I prefer to masturbate the old fashioned way.
And by old fashioned, I mean while peering through a peephole in a woman's locker room at the community college.
Knitty Kitty -- why, yes!
Of course, you're ten times as fabulous no matter what size you are.
Those nebulas are fantastic! But the burger looks more like a vagina to me. I think space is big reproductive organ.
Those are HOT!
But they will never replace the pumpkin with the hole in the side.
Since I am turning 35 today and officially old by the standards of my childhood, I expect that my arms will soon fail. As such, I will become a beta tester for the rubbot so that I can continue to enjoy my penis until it too fails.
The Rubbot...that sounds disgusting...ahem, what was that website again? lol
And, BTW, what ever happened to the old standby?...a gym sock and a copy of the Sears Catalog?
Rubealluby, whubat's wubeirduber? Tubalkubing ubabubout rububbubing ubone ubout ubin ububbubi dububbubi, ubor fubuckubing hubam ubin uba cuban? Gubive mube uban hubour uband Ubi'll hubave uban ubanswuber.
My new favorite word: pubenubis.
Space objects! (*squirt*)
Those science songs rock, and I am SO using them.
Wait ... cheese causes subomnubambubulubation?
Knitty - Speaking mathematically, if we're going by pants size, then no, it makes you three times as fabulous. I, however, am ranking by intelligence, in which case you are 10^10 times as fabulous as that stupid skinny bitch.
Todd - Pervert. (Now which community college is that? I must go enroll...)
Übie - I vote you, Me, and Miss Knit go give that poor, delusional girl a talking-to. And, while we're at it, give her douchebag husband a good beat-down.
Kat - You're awesome.
Jamwall - I will never look at carving a jack-o-lantern the same way again.
Fanboy - Hooray! Happy Birthday, sweetie!

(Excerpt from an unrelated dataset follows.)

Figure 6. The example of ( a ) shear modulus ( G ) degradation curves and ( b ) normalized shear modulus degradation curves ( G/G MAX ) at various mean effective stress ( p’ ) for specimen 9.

I will be right over to give you a little blog lovin'.
Leblanc - Please tell me you're talking about a clean gym sock.
Sysm - Ubohmubygubod, bubabuby, yubou ubare subooooo pubervuby. Squubee!!!
Spinnerina - I so heart pubenubis. Also, if sleepwalking is caused by stress, alcohol, eating cheese or consuming too much caffeine, then it's a fucking miracle I'm not wandering the streets naked nightly.

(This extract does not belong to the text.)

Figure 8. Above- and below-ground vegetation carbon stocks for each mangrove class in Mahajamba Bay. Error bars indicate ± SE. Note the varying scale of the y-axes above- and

I sort of want to fuck Jacoby Ellsbury now.
I sort of want to watch Nick fuck Jacoby Ellsbury now.
OK not sort of. I want to set up a Barcalounger and snack on cheesy popcorn while I watch.
microwaving something and putting it on your junk is a recipe for a hilarious hospital story.
Additionally, I think people should take masturbating with the sears catalog to a whole new level and just cut a hole into the catalog.
It is amazing the lengths some people go to.
With regards to the first comment by knitty kitty:
"so seeing as I'm a size 12 now, does that make me ten times as fabulous as that stupid skinny bitch?"
I assume you are refering to Trista Stutter in the article in part 4. She was size 4, so that would make you 3 times more beautiful lol.